121.     I have already accepted Dr Allgrove’s evidence that FM is not a ‘normal’ child. It is his opinion that hypotonia, hypermobility and hyperextensibility are linked to bone density and to a predisposition to fractures; that there is reason to believe that FM’s bone density may have been reduced; that the reduced bone density may perhaps have been caused or exacerbated by the use of Eumovate; that the totality of all of that may have created a predisposition to fractures and that FM’s fractures could have been caused without her carer being aware that something serious had occurred. Dr Wild profoundly disagrees.

122.     It is the local authority that seeks a finding that FM’s injuries are non-accidental. It is for the local authority to prove its case. It is not for the mother to disprove it. In particular it is not for the mother to disprove it by proving how the injuries were in fact sustained. Neither is it for the court to determine how the injuries were sustained. The court’s task is to determine whether the local authority has proved its case on the balance of probability. Where, as here, there is a degree of medical uncertainty and credible evidence of a possible alternative explanation to that contended for by the local authority, the question for the court is not ‘has that possible alternative explanation been proved’ but rather it should ask itself, ‘in the light of that possible alternative explanation can the court be satisfied that the local authority has proved its case on the simple balance of probability’.
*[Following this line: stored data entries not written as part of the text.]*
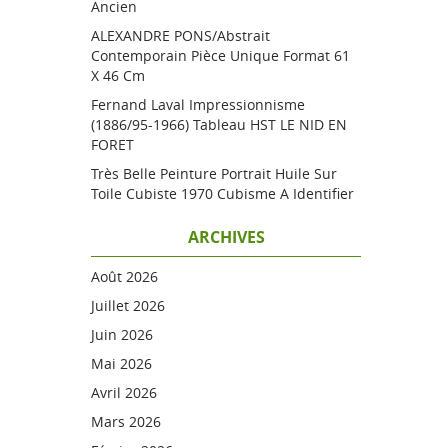
Ancien
ALEXANDRE PONS/Abstrait
Contemporain Pièce Unique Format 61
X 46 Cm
Fernand Laval Impressionnisme
(1886/95-1966) Tableau HST LE NID EN
FORET
Très Belle Peinture Portrait Huile Sur
Toile Cubiste 1970 Cubisme A Identifier
ARCHIVES
Août 2026
Juillet 2026
Juin 2026
Mai 2026
Avril 2026
Mars 2026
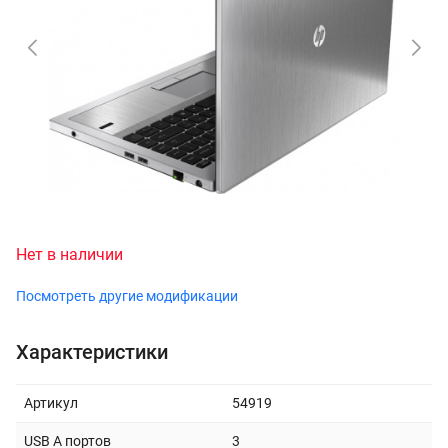
Нет в наличии
Посмотреть другие модификации
Характеристики
Артикул
54919
USB A портов
3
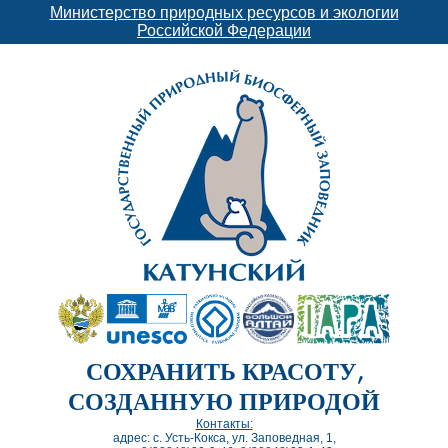
Министерство природных ресурсов и экологии
Российской Федерации
СОХРАНИТЬ КРАСОТУ,
СОЗДАННУЮ ПРИРОДОЙ
Контакты:
адрес: с. Усть-Кокса, ул. Заповедная, 1,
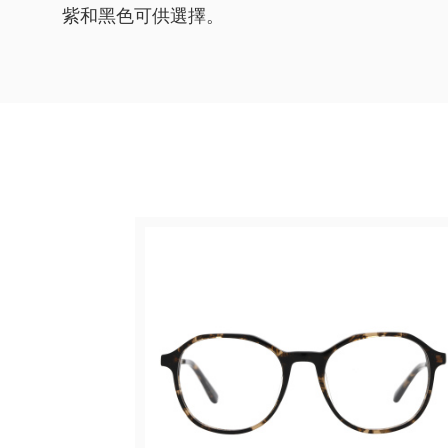
紫和黑色可供選擇。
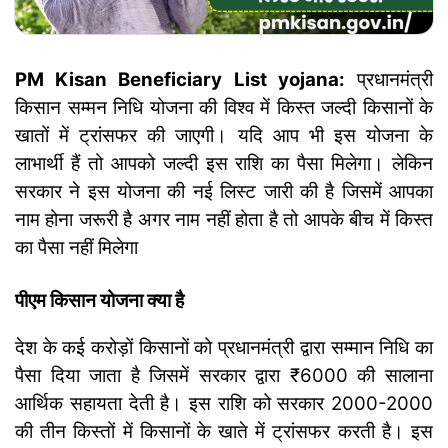
PM Kisan Beneficiary List yojana:
प्रधानमंत्री
किसान सम्मन निधि योजना की विश्व में किस्त जल्दी किसानों के
खातों में ट्रांसफर की जाएगी। यदि आप भी इस योजना के
लाभार्थी हैं तो आपको जल्दी इस राशि का पैसा मिलेगा। लेकिन
सरकार ने इस योजना की नई लिस्ट जारी की है जिसमें आपका
नाम होना जरूरी है अगर नाम नहीं होता है तो आपके बीच में किस्त
का पैसा नहीं मिलेगा
पीएम किसान योजना क्या है
देश के कई करोड़ों किसानों को प्रधानमंत्री द्वारा सम्मान निधि का
पैसा दिया जाता है जिसमें सरकार द्वारा ₹6000 की सालाना
आर्थिक सहायता देती है। इस राशि को सरकार 2000-2000
की तीन किस्तों में किसानों के खाते में ट्रांसफर करती है। इस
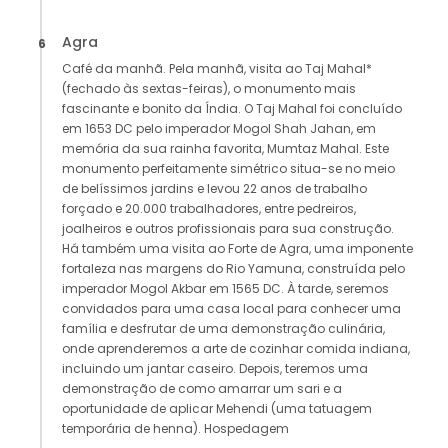
Agra
6
Café da manhã. Pela manhã, visita ao Taj Mahal*
(fechado às sextas-feiras), o monumento mais
fascinante e bonito da Índia. O Taj Mahal foi concluído
em 1653 DC pelo imperador Mogol Shah Jahan, em
memória da sua rainha favorita, Mumtaz Mahal. Este
monumento perfeitamente simétrico situa-se no meio
de belíssimos jardins e levou 22 anos de trabalho
forçado e 20.000 trabalhadores, entre pedreiros,
joalheiros e outros profissionais para sua construção.
Há também uma visita ao Forte de Agra, uma imponente
fortaleza nas margens do Rio Yamuna, construída pelo
imperador Mogol Akbar em 1565 DC. À tarde, seremos
convidados para uma casa local para conhecer uma
família e desfrutar de uma demonstração culinária,
onde aprenderemos a arte de cozinhar comida indiana,
incluindo um jantar caseiro. Depois, teremos uma
demonstração de como amarrar um sari e a
oportunidade de aplicar Mehendi (uma tatuagem
temporária de henna). Hospedagem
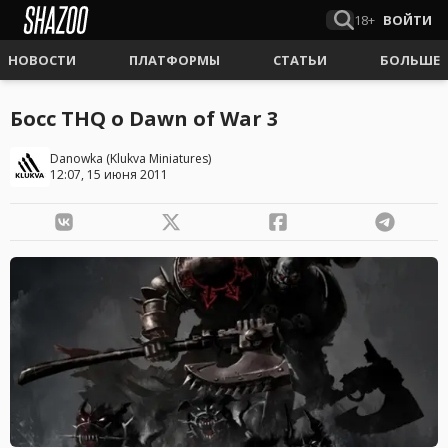
18+
ВОЙТИ
НОВОСТИ
ПЛАТФОРМЫ
СТАТЬИ
БОЛЬШЕ
Босс THQ о Dawn of War 3
Danowka
(
Klukva Miniatures
)
12:07, 15 июня 2011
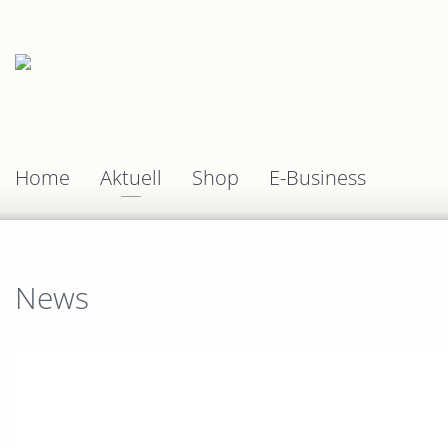
Home
Aktuell
Shop
E-Business
News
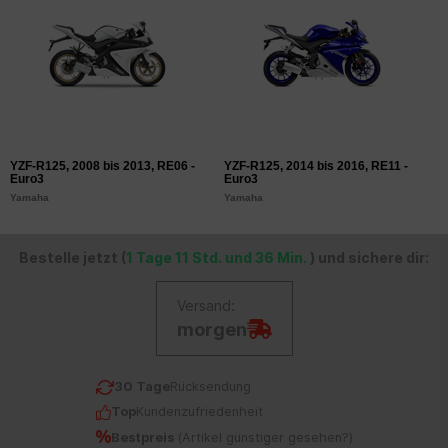
YZF-R125, 2008 bis 2013, RE06 -
YZF-R125, 2014 bis 2016, RE11 -
Y
Euro3
Euro3
E
Yamaha
Yamaha
Y
Bestelle jetzt (
1 Tage 11 Std. und 36 Min.
) und sichere dir:
Versand:
morgen
30 Tage
Rücksendung
Top
Kundenzufriedenheit
Bestpreis
(
Artikel günstiger gesehen?
)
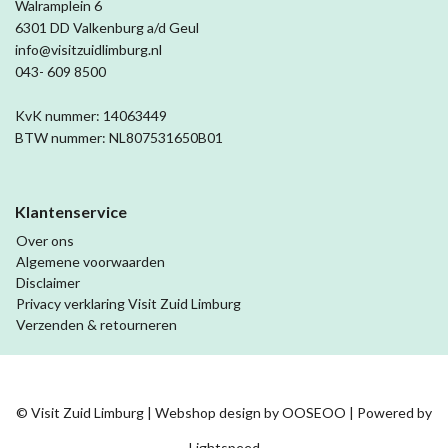
Walramplein 6
6301 DD Valkenburg a/d Geul
info@visitzuidlimburg.nl
043- 609 8500
KvK nummer: 14063449
BTW nummer: NL807531650B01
Klantenservice
Over ons
Algemene voorwaarden
Disclaimer
Privacy verklaring Visit Zuid Limburg
Verzenden & retourneren
© Visit Zuid Limburg | Webshop design by
OOSEOO
| Powered by
Lightspeed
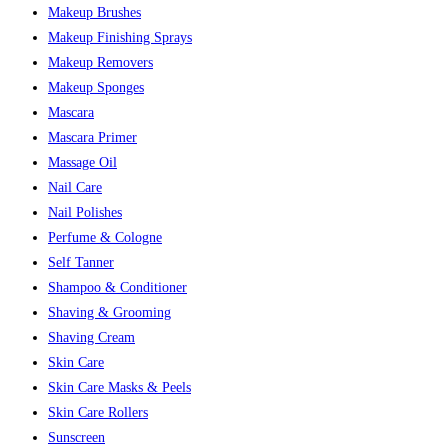
Makeup Brushes
Makeup Finishing Sprays
Makeup Removers
Makeup Sponges
Mascara
Mascara Primer
Massage Oil
Nail Care
Nail Polishes
Perfume & Cologne
Self Tanner
Shampoo & Conditioner
Shaving & Grooming
Shaving Cream
Skin Care
Skin Care Masks & Peels
Skin Care Rollers
Sunscreen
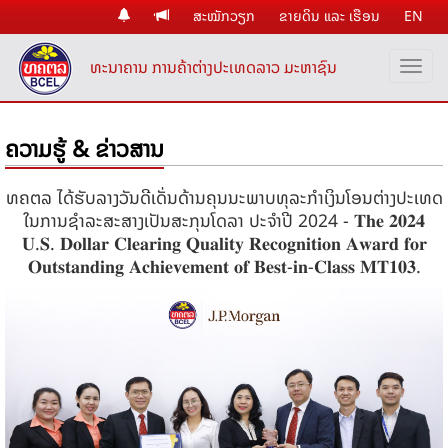
ສະໝັກວຽກ
ຂາຍດິນ ແລະ ເຮືອນ
EN
ທະນາຄານ ການຄ້າຕ່າງປະເທດລາວ ມະຫາຊົນ
ຄວາມຮູ້ & ຂ່າວສານ
ທຄຕລ ໄດ້ຮັບລາງວັນດີເດັ່ນດ້ານຄຸນນະພາບທຸລະກໍາເງິນໂອນຕ່າງປະເທດ
ໃນການຊໍາລະສະສາງເປັນສະກຸນໂດລາ ປະຈໍາປີ 2024 - 𝐓𝐡𝐞 𝟐𝟎𝟐𝟒
𝐔.𝐒. 𝐃𝐨𝐥𝐥𝐚𝐫 𝐂𝐥𝐞𝐚𝐫𝐢𝐧𝐠 𝐐𝐮𝐚𝐥𝐢𝐭𝐲 𝐑𝐞𝐜𝐨𝐠𝐧𝐢𝐭𝐢𝐨𝐧 𝐀𝐰𝐚𝐫𝐝 𝐟𝐨𝐫
𝐎𝐮𝐭𝐬𝐭𝐚𝐧𝐝𝐢𝐧𝐠 𝐀𝐜𝐡𝐢𝐞𝐯𝐞𝐦𝐞𝐧𝐭 𝐨𝐟 𝐁𝐞𝐬𝐭-𝐢𝐧-𝐂𝐥𝐚𝐬𝐬 𝐌𝐓𝟏𝟎𝟑.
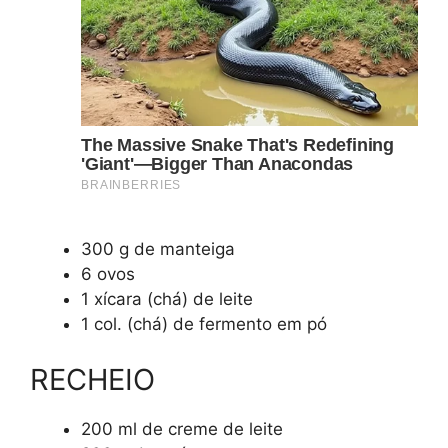
300 g de manteiga
6 ovos
1 xícara (chá) de leite
1 col. (chá) de fermento em pó
RECHEIO
200 ml de creme de leite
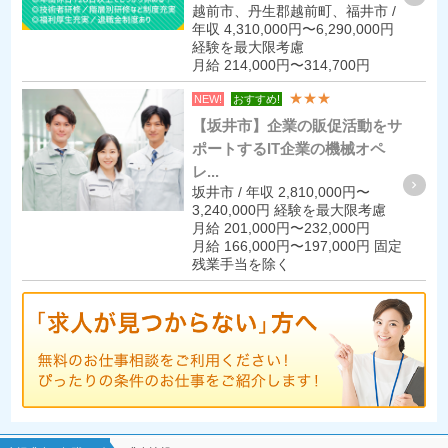
越前市、丹生郡越前町、福井市 /
年収 4,310,000円〜6,290,000円
経験を最大限考慮
月給 214,000円〜314,700円
★★★
NEW!
おすすめ!
【坂井市】企業の販促活動をサ
ポートするIT企業の機械オペ
レ...
坂井市 / 年収 2,810,000円〜
3,240,000円 経験を最大限考慮
月給 201,000円〜232,000円
月給 166,000円〜197,000円 固定
残業手当を除く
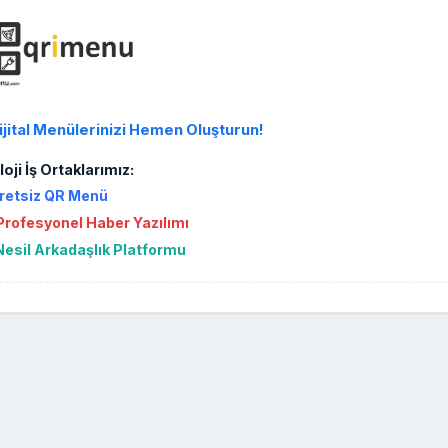
ijital Menülerinizi Hemen Oluşturun!
oji İş Ortaklarımız:
retsiz QR Menü
rofesyonel Haber Yazılımı
Nesil Arkadaşlık Platformu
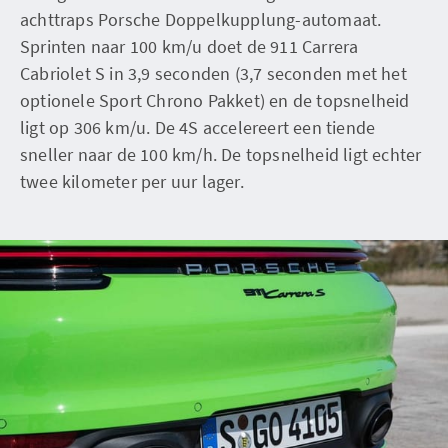
achttraps Porsche Doppelkupplung-automaat.
Sprinten naar 100 km/u doet de 911 Carrera
Cabriolet S in 3,9 seconden (3,7 seconden met het
optionele Sport Chrono Pakket) en de topsnelheid
ligt op 306 km/u. De 4S accelereert een tiende
sneller naar de 100 km/h. De topsnelheid ligt echter
twee kilometer per uur lager.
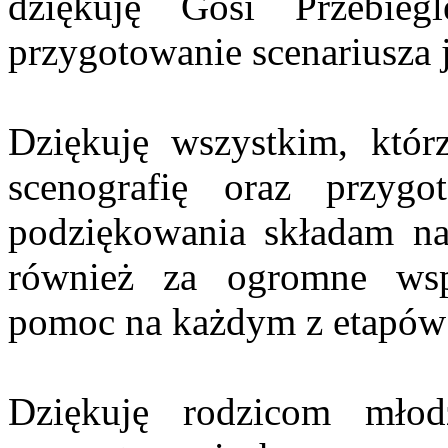
dziękuję Gosi Przebieg
przygotowanie scenariusza j
Dziękuję wszystkim, którz
scenografię oraz przy
podziękowania składam na
również za ogromne wsp
pomoc na każdym z etapów 
Dziękuję rodzicom mł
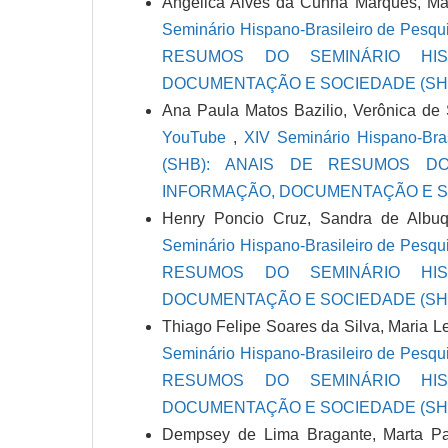
Angelica Alves da Cunha Marques, Mari
Seminário Hispano-Brasileiro de Pesq
RESUMOS DO SEMINÁRIO HIS
DOCUMENTAÇÃO E SOCIEDADE (SHB
Ana Paula Matos Bazilio, Verônica d
YouTube
,
XIV Seminário Hispano-Bra
(SHB): ANAIS DE RESUMOS DO
INFORMAÇÃO, DOCUMENTAÇÃO E SO
Henry Poncio Cruz, Sandra de Albu
Seminário Hispano-Brasileiro de Pesq
RESUMOS DO SEMINÁRIO HIS
DOCUMENTAÇÃO E SOCIEDADE (SHB
Thiago Felipe Soares da Silva, Maria L
Seminário Hispano-Brasileiro de Pesq
RESUMOS DO SEMINÁRIO HIS
DOCUMENTAÇÃO E SOCIEDADE (SHB
Dempsey de Lima Bragante, Marta P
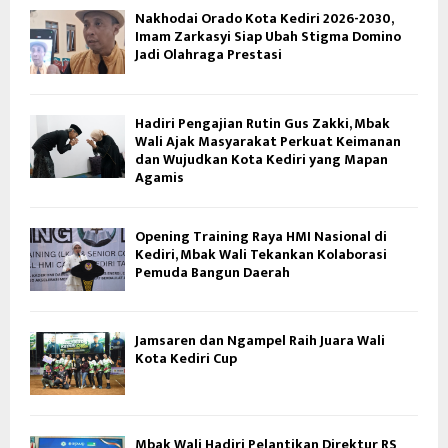
Nakhodai Orado Kota Kediri 2026-2030,
Imam Zarkasyi Siap Ubah Stigma Domino
Jadi Olahraga Prestasi
Hadiri Pengajian Rutin Gus Zakki, Mbak
Wali Ajak Masyarakat Perkuat Keimanan
dan Wujudkan Kota Kediri yang Mapan
Agamis
Opening Training Raya HMI Nasional di
Kediri, Mbak Wali Tekankan Kolaborasi
Pemuda Bangun Daerah
Jamsaren dan Ngampel Raih Juara Wali
Kota Kediri Cup
Mbak Wali Hadiri Pelantikan Direktur RS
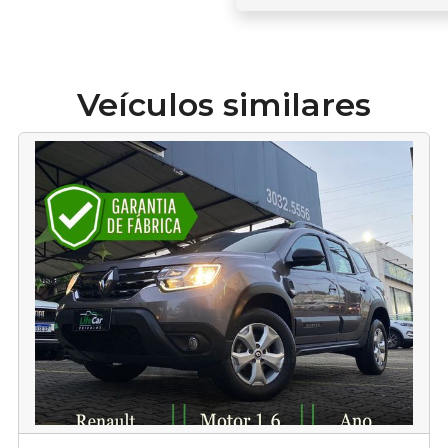
Veículos similares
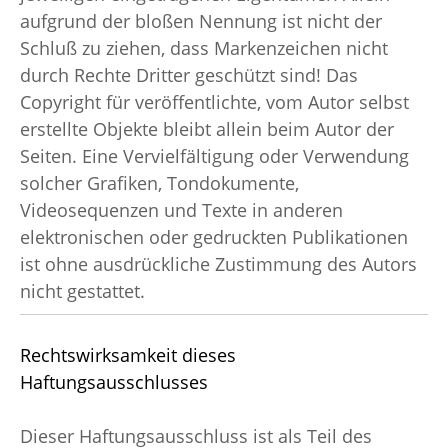
aufgrund der bloßen Nennung ist nicht der
Schluß zu ziehen, dass Markenzeichen nicht
durch Rechte Dritter geschützt sind! Das
Copyright für veröffentlichte, vom Autor selbst
erstellte Objekte bleibt allein beim Autor der
Seiten. Eine Vervielfältigung oder Verwendung
solcher Grafiken, Tondokumente,
Videosequenzen und Texte in anderen
elektronischen oder gedruckten Publikationen
ist ohne ausdrückliche Zustimmung des Autors
nicht gestattet.
Rechtswirksamkeit dieses
Haftungsausschlusses
Dieser Haftungsausschluss ist als Teil des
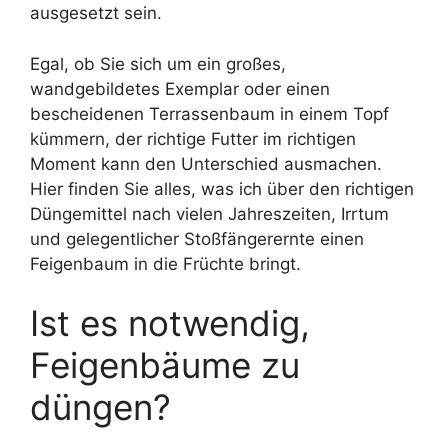
ausgesetzt sein.
Egal, ob Sie sich um ein großes,
wandgebildetes Exemplar oder einen
bescheidenen Terrassenbaum in einem Topf
kümmern, der richtige Futter im richtigen
Moment kann den Unterschied ausmachen.
Hier finden Sie alles, was ich über den richtigen
Düngemittel nach vielen Jahreszeiten, Irrtum
und gelegentlicher Stoßfängerernte einen
Feigenbaum in die Früchte bringt.
Ist es notwendig,
Feigenbäume zu
düngen?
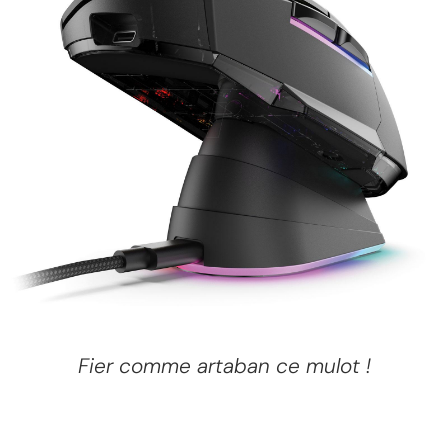
Fier comme artaban ce mulot !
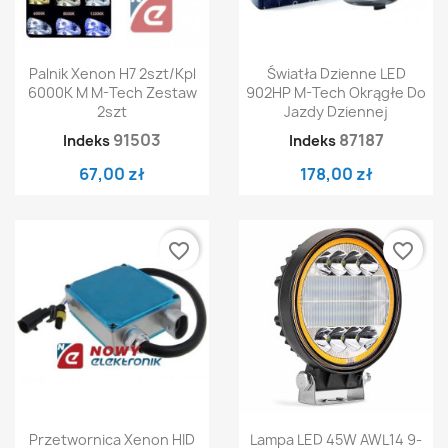
Palnik Xenon H7 2szt/kpl
Światła Dzienne LED
6000K M M-Tech Zestaw
902HP M-Tech Okrągłe Do
2szt
Jazdy Dziennej
91503
87187
Indeks
Indeks
67,00 zł
178,00 zł
favorite_border
favorite_border
Przetwornica Xenon HID
Lampa LED 45W AWL14 9-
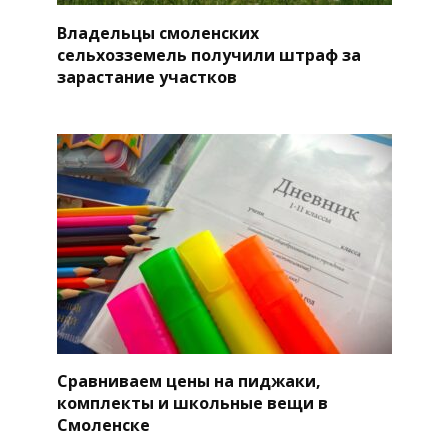
Владельцы смоленских
сельхозземель получили штраф за
зарастание участков
Сравниваем цены на пиджаки,
комплекты и школьные вещи в
Смоленске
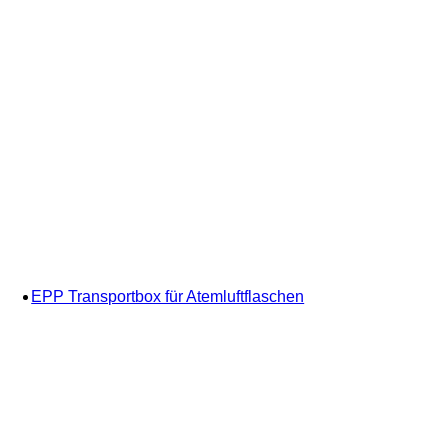
EPP Transportbox für Atemluftflaschen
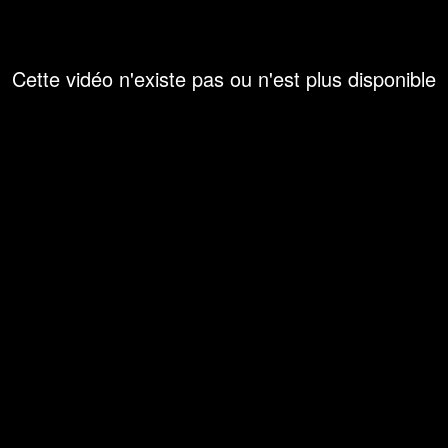
Cette vidéo n'existe pas ou n'est plus disponible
123.     I have come to the conclusion that the evidence of a possible alternative explanation for FM’s fractures is such that I cannot be satisfied on the simple balance of probability that FM’s injuries are non-accidental injuries. It is unnecessary to go on to consider who was caring for FM at the time the injuries were sustained.

124.     So far as concerns the threshold set by s.31(2) of the Children Act 1989, the local authority relies exclusively upon the injuries which FM has sustained. In light of my findings it follows that the local authority is unable to satisfy the court that the threshold is met. The local authority’s application will therefore be dismissed.